For Frank Sheeran, killing was just something he did. No different from waking up in the morning. And that’s exactly how Scorsese portrays it. He’s detached from the process, making a movie that takes no sides and has nothing to say about what these people did or who they were. It’s a rendering of Sheeran’s claims as though they were historical non-fiction, like impartial facts. A VoiceOver track would turn The Irishman into a documentary. It offers no thrills, provides little impact, and the script doesn’t offer a lot to chew on.

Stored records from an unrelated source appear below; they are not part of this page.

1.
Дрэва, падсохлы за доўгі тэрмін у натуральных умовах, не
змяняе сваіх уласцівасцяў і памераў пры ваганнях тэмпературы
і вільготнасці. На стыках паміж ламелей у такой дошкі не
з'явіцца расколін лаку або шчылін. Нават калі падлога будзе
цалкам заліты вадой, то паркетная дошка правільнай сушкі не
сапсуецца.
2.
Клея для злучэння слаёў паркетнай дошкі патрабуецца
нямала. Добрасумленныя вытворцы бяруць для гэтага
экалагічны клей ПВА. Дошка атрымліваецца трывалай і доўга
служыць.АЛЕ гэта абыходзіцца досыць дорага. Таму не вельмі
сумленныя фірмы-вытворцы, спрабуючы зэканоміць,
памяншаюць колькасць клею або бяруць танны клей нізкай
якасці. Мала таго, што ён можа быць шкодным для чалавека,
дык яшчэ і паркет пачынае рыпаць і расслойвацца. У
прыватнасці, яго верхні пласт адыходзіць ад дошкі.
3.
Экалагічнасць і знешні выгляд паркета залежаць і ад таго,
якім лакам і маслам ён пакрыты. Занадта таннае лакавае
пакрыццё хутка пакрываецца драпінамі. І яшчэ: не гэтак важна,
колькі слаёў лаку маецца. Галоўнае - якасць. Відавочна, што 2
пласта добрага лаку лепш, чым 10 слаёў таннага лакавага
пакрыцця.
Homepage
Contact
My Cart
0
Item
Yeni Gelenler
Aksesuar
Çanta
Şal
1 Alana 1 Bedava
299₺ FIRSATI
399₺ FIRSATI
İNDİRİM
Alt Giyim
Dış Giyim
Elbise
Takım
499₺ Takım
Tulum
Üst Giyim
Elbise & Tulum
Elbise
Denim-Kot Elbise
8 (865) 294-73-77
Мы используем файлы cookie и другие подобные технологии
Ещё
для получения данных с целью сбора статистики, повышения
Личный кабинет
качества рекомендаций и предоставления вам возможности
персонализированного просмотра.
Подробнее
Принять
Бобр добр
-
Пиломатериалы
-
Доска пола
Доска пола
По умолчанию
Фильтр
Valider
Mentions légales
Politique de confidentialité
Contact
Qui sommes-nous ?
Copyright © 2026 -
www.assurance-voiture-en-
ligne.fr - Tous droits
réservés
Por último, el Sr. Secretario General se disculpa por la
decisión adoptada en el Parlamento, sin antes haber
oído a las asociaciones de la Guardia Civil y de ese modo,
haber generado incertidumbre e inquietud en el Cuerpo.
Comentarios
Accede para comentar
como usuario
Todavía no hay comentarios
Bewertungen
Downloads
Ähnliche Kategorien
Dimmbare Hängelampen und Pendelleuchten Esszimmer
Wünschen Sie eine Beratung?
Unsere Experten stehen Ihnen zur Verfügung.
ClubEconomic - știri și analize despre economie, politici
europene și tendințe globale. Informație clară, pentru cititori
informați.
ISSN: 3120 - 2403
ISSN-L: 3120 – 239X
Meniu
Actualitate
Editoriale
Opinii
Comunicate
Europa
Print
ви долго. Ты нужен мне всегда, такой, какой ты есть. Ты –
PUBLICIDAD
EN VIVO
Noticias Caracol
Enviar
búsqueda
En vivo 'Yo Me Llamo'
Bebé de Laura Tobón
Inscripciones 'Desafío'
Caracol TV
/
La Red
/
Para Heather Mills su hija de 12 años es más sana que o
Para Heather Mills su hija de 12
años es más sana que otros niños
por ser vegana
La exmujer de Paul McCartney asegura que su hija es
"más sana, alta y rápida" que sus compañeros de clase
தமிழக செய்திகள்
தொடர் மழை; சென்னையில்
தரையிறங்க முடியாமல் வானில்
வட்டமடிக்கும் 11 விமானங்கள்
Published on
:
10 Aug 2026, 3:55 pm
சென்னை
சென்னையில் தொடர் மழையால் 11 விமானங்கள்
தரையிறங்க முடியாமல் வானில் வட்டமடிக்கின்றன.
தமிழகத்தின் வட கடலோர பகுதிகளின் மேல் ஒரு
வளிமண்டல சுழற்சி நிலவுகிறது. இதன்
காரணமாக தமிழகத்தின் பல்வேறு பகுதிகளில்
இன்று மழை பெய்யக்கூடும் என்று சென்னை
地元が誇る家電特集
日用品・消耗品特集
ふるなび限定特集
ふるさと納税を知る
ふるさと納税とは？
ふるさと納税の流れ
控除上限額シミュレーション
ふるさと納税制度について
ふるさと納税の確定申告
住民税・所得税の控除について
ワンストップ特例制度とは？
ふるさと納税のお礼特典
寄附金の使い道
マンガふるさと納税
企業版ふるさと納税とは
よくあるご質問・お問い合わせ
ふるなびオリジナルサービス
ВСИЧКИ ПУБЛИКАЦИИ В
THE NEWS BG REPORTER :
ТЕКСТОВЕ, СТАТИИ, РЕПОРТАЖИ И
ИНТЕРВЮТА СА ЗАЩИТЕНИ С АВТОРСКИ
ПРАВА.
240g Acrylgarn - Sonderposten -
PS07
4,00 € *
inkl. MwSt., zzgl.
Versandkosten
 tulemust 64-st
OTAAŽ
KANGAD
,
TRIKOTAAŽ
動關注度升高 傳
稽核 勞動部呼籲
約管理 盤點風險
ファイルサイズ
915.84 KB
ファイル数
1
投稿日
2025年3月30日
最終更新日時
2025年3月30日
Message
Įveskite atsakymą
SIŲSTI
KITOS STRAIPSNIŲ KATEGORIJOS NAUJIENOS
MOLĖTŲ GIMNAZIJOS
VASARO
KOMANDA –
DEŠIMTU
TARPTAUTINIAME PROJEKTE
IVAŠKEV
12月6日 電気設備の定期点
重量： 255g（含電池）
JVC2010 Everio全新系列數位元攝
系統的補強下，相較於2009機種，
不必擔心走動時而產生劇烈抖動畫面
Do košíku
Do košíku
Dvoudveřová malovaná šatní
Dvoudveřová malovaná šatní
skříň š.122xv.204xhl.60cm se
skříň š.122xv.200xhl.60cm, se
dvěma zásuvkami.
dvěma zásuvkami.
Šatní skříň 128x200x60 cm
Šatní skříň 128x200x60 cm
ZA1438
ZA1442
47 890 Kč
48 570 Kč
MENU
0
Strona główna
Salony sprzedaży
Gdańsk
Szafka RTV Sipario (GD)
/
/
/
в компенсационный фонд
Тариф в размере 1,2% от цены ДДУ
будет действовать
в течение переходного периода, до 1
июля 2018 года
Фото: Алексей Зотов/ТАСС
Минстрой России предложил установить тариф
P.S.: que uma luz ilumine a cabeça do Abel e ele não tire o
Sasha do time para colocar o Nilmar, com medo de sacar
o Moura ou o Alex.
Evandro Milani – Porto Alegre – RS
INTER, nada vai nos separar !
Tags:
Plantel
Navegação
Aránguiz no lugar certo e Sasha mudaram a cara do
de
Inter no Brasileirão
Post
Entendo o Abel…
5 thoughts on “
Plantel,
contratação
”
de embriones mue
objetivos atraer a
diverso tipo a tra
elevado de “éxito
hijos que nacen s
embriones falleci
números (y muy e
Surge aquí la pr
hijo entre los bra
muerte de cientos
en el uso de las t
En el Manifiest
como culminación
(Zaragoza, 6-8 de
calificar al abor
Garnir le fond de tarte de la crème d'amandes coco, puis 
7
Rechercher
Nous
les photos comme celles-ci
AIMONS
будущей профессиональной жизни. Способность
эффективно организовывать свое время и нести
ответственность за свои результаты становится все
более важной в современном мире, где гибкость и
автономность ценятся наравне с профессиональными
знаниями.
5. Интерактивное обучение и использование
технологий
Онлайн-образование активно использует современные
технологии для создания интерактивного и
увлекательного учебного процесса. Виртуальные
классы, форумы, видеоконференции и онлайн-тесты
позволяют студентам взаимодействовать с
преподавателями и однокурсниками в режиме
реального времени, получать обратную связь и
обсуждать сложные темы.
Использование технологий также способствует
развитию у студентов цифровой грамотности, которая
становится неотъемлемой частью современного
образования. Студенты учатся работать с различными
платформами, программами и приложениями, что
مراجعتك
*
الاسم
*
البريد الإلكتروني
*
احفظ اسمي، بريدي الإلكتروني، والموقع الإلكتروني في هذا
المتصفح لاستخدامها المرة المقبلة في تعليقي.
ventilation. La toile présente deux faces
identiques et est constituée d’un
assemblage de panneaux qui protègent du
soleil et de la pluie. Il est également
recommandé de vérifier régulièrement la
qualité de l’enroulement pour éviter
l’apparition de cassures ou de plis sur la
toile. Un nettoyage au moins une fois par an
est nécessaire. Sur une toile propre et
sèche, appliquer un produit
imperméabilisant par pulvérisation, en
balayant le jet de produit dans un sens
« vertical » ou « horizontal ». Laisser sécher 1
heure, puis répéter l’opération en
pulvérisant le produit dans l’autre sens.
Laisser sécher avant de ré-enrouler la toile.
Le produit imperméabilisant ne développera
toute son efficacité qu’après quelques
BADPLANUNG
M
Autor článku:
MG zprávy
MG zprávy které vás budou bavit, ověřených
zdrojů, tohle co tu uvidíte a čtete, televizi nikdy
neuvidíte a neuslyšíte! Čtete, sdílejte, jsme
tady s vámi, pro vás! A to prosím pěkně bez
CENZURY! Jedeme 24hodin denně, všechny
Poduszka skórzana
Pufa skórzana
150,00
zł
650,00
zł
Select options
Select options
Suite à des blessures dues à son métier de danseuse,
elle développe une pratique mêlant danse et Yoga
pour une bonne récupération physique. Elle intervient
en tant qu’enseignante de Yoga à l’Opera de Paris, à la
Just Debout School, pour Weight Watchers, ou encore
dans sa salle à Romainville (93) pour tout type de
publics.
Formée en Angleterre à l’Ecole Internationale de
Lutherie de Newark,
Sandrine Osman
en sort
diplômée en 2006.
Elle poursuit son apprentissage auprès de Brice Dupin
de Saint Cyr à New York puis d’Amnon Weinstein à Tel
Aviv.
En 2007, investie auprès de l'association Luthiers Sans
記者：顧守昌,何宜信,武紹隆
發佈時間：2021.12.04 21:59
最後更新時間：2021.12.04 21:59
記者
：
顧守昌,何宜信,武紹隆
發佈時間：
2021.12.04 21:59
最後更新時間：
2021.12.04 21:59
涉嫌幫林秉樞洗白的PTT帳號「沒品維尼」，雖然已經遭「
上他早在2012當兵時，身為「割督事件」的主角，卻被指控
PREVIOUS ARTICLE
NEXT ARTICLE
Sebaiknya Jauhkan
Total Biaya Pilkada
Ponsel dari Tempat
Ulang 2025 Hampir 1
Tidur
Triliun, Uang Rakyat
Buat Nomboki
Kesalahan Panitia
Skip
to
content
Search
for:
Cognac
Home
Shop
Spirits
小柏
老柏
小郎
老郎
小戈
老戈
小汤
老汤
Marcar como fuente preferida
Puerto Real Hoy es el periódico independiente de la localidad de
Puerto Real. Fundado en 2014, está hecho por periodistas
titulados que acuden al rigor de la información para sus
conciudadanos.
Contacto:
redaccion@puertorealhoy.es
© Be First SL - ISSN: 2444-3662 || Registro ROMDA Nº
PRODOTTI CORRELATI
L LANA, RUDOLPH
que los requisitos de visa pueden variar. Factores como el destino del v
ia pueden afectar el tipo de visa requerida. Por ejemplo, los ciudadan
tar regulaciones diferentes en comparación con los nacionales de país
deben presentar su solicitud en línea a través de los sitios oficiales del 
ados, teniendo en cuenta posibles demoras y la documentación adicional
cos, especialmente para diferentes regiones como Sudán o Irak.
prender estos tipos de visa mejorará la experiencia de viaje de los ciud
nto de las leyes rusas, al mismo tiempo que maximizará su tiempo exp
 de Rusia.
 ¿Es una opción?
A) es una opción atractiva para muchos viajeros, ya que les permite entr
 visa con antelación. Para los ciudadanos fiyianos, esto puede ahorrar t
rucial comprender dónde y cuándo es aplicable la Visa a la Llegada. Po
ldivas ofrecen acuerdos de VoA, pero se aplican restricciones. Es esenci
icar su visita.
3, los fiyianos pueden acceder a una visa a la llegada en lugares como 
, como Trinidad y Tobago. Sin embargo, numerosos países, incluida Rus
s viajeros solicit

Pesci’s performance is an all-timer that’s not getting enough credit. DeNiro is great, but the de-aging isn’t particularly convincing. Early in the film, you get the impression he should be around 30, but he looks about 50. And he walks with the gait of an old man, which no CGI can fix. (One fight scene in particular looks… hokey.) It’s distracting to watch a man who looks 50 walk with the gait of an 80-year-old.

And that’s how I feel about the whole film: it’s astonishingly well made, but for every great moment, there’s one that feels like a bunch of old men trying to re-create their youthful glory. Thus far in his career, Scorsese has managed to avoid this problem. Wolf was vital. Even Hugo was charming. But, at times, this is lifeless. Nobody can argue that Scorsese glamorizes gangsters here. But I’m also sure nobody can argue that he as any opinion on them at all.

I’m also of the opinion it could easily have lost 60 minutes of its running time. It doesn’t need to be as long as it is.

There’s a lot of stuff that the film gets right, of course. It’s a brilliant deconstruction of a genre that Scorsese helped invent. It’s also a beautiful swan song for a certain style of filmmaking, particularly as we we watch the film evolve from Kodachrome colour schemes to a more modern neutral palette. From a technical perspective, the film is a monstrous achievement. But from a storytelling perspective, it’s a long investment with few returns.

Overall, The Irishman justifies its existence, but barely. Something happens when Scorsese can’t get attached to his characters. You can see it. He gets cold. He becomes distant. And the film ends up holding you at a distance, never letting you get close enough to feel something.

Three and a half hours of that is enough to age any of us 50 years.